Year-to-date, IBIT has pulled in $1.5 billion in net inflows, even against bitcoin’s decline from its 2026 peak near $97,000 to around $72,100. BlackRock executives have publicly said the fund’s investor base skews long-term — a composition detail that helps explain why IBIT-specific flows have held up better than the category average through volatility.

The MSBT Debut: Small Number, Structural Meaning

Morgan Stanley entered the spot bitcoin ETF market earlier this week with strong opening demand. MSBT posted about $34 million in first-day trading volume and $30.6 million in net inflows, which Morgan Stanley’s Amy Oldenburg called the “best first day of trading for any of our ETFs.”

The pricing is the more aggressive piece. MSBT launched with a 14 basis point fee, undercutting several rival products and tightening an already competitive fee environment across the category.
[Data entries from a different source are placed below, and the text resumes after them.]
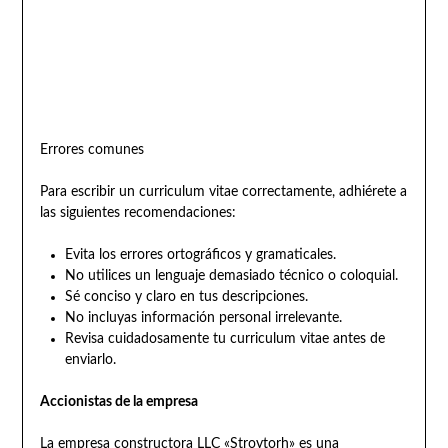
Errores comunes
Para escribir un curriculum vitae correctamente, adhiérete a
las siguientes recomendaciones:
Evita los errores ortográficos y gramaticales.
No utilices un lenguaje demasiado técnico o coloquial.
Sé conciso y claro en tus descripciones.
No incluyas información personal irrelevante.
Revisa cuidadosamente tu curriculum vitae antes de
enviarlo.
Accionistas de la empresa
La empresa constructora LLC «Stroytorh» es una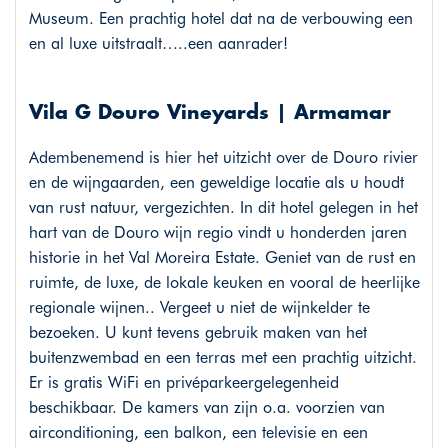
Museum. Een prachtig hotel dat na de verbouwing een
en al luxe uitstraalt…..een aanrader!
Vila G Douro Vineyards | Armamar
Adembenemend is hier het uitzicht over de Douro rivier
en de wijngaarden, een geweldige locatie als u houdt
van rust natuur, vergezichten. In dit hotel gelegen in het
hart van de Douro wijn regio vindt u honderden jaren
historie in het Val Moreira Estate. Geniet van de rust en
ruimte, de luxe, de lokale keuken en vooral de heerlijke
regionale wijnen.. Vergeet u niet de wijnkelder te
bezoeken. U kunt tevens gebruik maken van het
buitenzwembad en een terras met een prachtig uitzicht.
Er is gratis WiFi en privéparkeergelegenheid
beschikbaar. De kamers van zijn o.a. voorzien van
airconditioning, een balkon, een televisie en een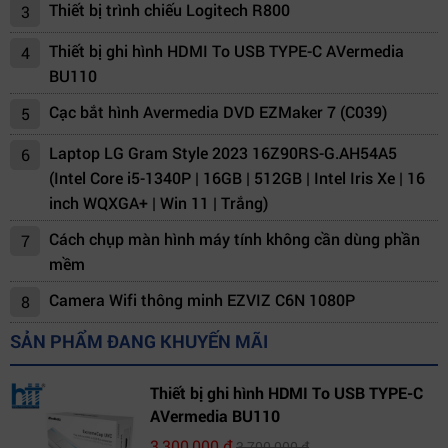
Thiết bị trình chiếu Logitech R800
3
Thiết bị ghi hình HDMI To USB TYPE-C AVermedia
4
BU110
Cạc bắt hình Avermedia DVD EZMaker 7 (C039)
5
Laptop LG Gram Style 2023 16Z90RS-G.AH54A5
6
(Intel Core i5-1340P | 16GB | 512GB | Intel Iris Xe | 16
inch WQXGA+ | Win 11 | Trắng)
Cách chụp màn hình máy tính không cần dùng phần
7
mềm
Camera Wifi thông minh EZVIZ C6N 1080P
8
SẢN PHẨM ĐANG KHUYẾN MÃI
Thiết bị ghi hình HDMI To USB TYPE-C
AVermedia BU110
3,300,000 đ
3,700,000 đ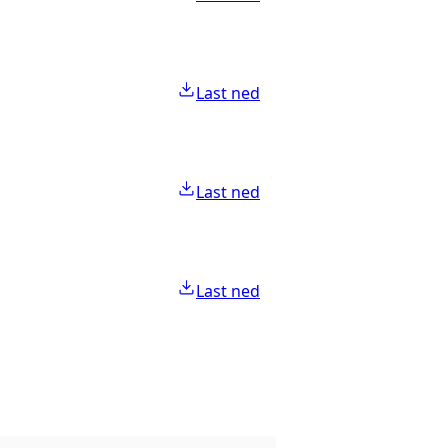
Last ned
Last ned
Last ned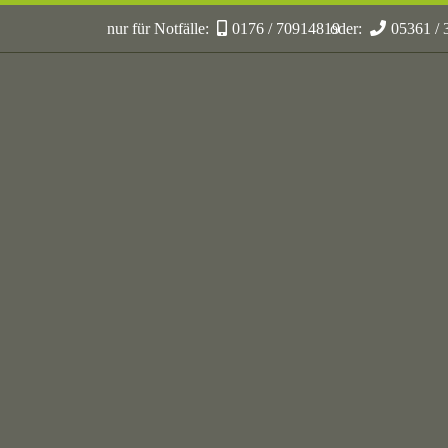
nur für Notfälle:
0176 / 70914819
oder:
05361 /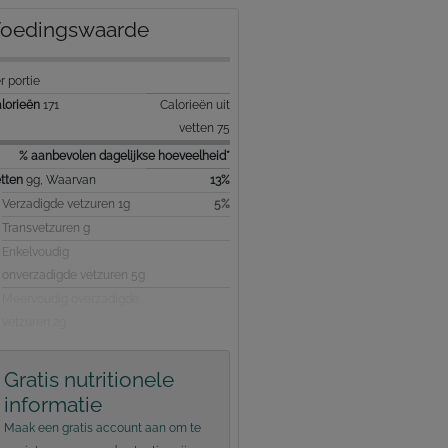
oedingswaarde
r portie
lorieën
171
Calorieën uit
vetten 75
% aanbevolen dagelijkse hoeveelheid*
tten
9g, Waarvan
13%
Verzadigde vetzuren 1g
5%
Transvetzuren g
Enkelvoudig
onverzadigde vetzuren 5g
Meervoudig overzadigde
vetzuren 2g
Gratis nutritionele
informatie
Maak een gratis account aan om te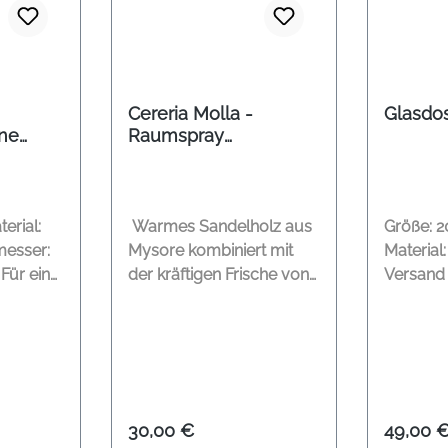
Cereria Molla -
Glasdos
ine
Raumspray
Bergamotto & Di
Calabria 100 ml
erial:
Warmes Sandelholz aus
Größe: 
messer:
Mysore kombiniert mit
Material: 
Für eine
der kräftigen Frische von
Versand 
messer
Bergamotto di Calabria
direkt i
und Nuancen von
Oeynhaus
Kardamom und Limeta,
die uns auf diese
Mittelmeerinsel entführen.
Duftnote: Bergamotto Di
:
Regulärer Preis:
Regulär
30,00 €
49,00 
Calabria Inhalt: 100 ml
Category fee compression tends to be sticky — once a major issuer anchors a lower price point, incumbents generally follow or lose market share.
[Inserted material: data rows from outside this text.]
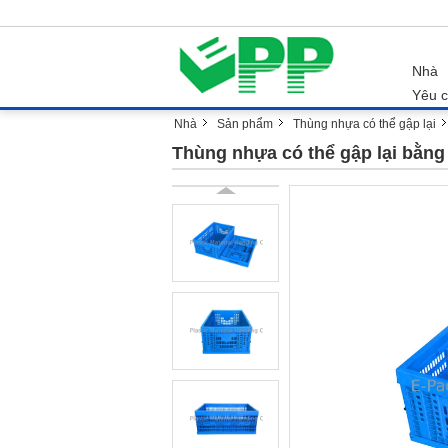
Nhà
Yêu c
Nhà
Sản phẩm
Thùng nhựa có thể gập lại
Thùng nhựa có thể gập lại bằng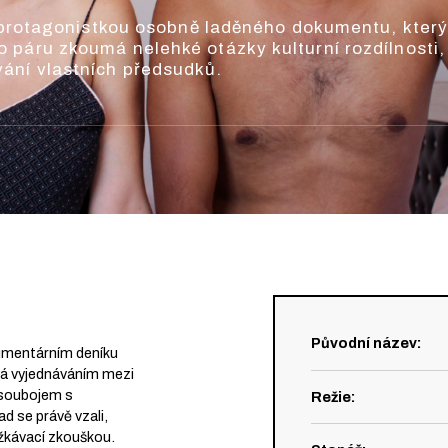
 i protagonistkou osobně laděného dokumentu, kter
 páru zkoumá nelehké otázky kulturní rozdílnosti,
ání vlastních předsudků.
Původní název
:
umentárním deníku
ává vyjednáváním mezi
 soubojem s
Režie
:
 se právě vzali,
ěžkávací zkouškou.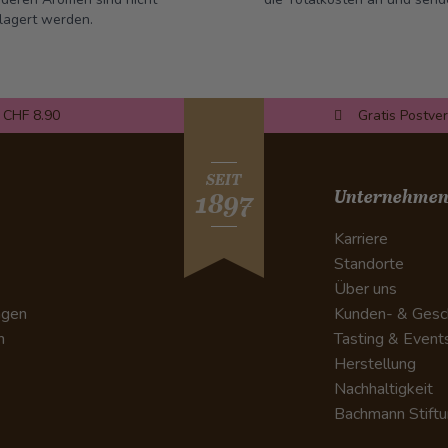
lagert werden.
 CHF 8.90
Gratis Postve
SEIT
Unternehme
1897
Karriere
Standorte
Über uns
ngen
Kunden- & Gesc
n
Tasting & Event
Herstellung
Nachhaltigkeit
Bachmann Stift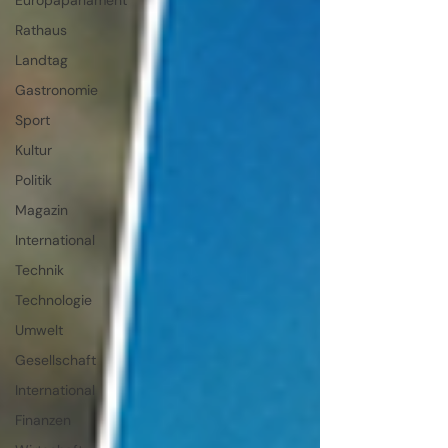
Europaparlament
Rathaus
Landtag
Gastronomie
Sport
Kultur
Politik
Magazin
International
Technik
Technologie
Umwelt
Gesellschaft
International
Finanzen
The Category’s 2026 Breakeven Math

Here’s the number that deserves more attention than it got. U.S. spot Bitcoin ETFs closed 2025 with $56.59 billion in cumulative net inflows and currently stand at $56.51 billion. That means the category is roughly $80 million below breakeven for 2026 — a technicality, but a psychologically meaningful one. The Thursday print narrowed that gap materially and puts the category on trajectory to cross back into net-positive cumulative flows year-over-year soon.
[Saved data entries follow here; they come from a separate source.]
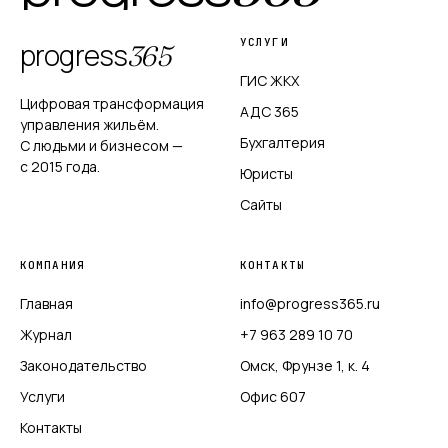
УСЛУГИ
progress
365
ГИС ЖКХ
Цифровая трансформация
АДС 365
управления жильём.
Бухгалтерия
С людьми и бизнесом —
с 2015 года.
Юристы
Сайты
КОМПАНИЯ
КОНТАКТЫ
Главная
info@progress365.ru
Журнал
+7 963 289 10 70
Законодательство
Омск, Фрунзе 1, к. 4
Услуги
Офис 607
Контакты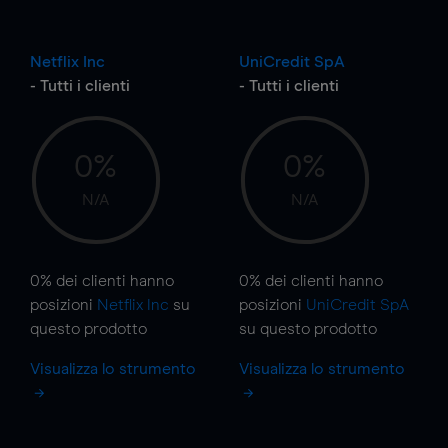
Netflix Inc
UniCredit SpA
- Tutti i clienti
- Tutti i clienti
0%
0%
N/A
N/A
0%
dei clienti hanno
0%
dei clienti hanno
posizioni
Netflix Inc
su
posizioni
UniCredit SpA
questo prodotto
su questo prodotto
Visualizza lo strumento
Visualizza lo strumento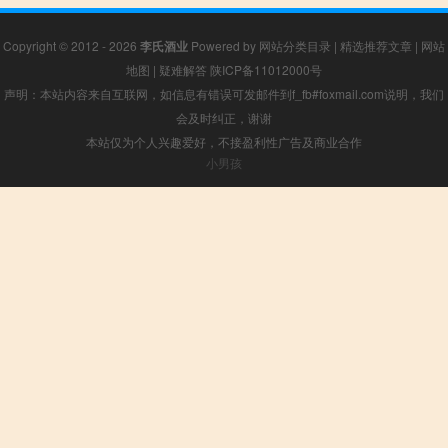
Copyright © 2012 - 2026
李氏酒业
Powered by
网站分类目录
|
精选推荐文章
|
网站
地图
|
疑难解答
陕ICP备11012000号
声明：本站内容来自互联网，如信息有错误可发邮件到f_fb#foxmail.com说明，我们
会及时纠正，谢谢
本站仅为个人兴趣爱好，不接盈利性广告及商业合作
小男孩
Why Morgan Stanley’s Entry Is Structural, Not Cosmetic

MSBT’s immediate inflow numbers aren’t what makes this launch notable. Morgan Stanley arrives with a $6 trillion wealth management network and thousands of financial advisors, which allows the bank to distribute crypto exposure more broadly than most issuers can by fee alone. That combination of fee compression and distribution advantage is what analysts believe will shape the next phase of competition among ETF issuers.

The Trader’s Takeaway

For active crypto traders, the Thursday inflows sit inside a larger pattern worth tracking. Institutional demand for bitcoin is continuing to absorb supply even as price has pulled back from early-year highs — the definition of resilient demand. When category flows swing from two days of outflows to a single-session $358 million bid, it’s evidence that the dip-buyer cohort has capital ready and conviction intact. Traditional finance players continuing to expand their crypto product shelves — Morgan Stanley being the latest — only reinforces that backdrop. Fund flow data is one of the cleanest proxies for institutional positioning available, and at the moment it’s pointing the right direction.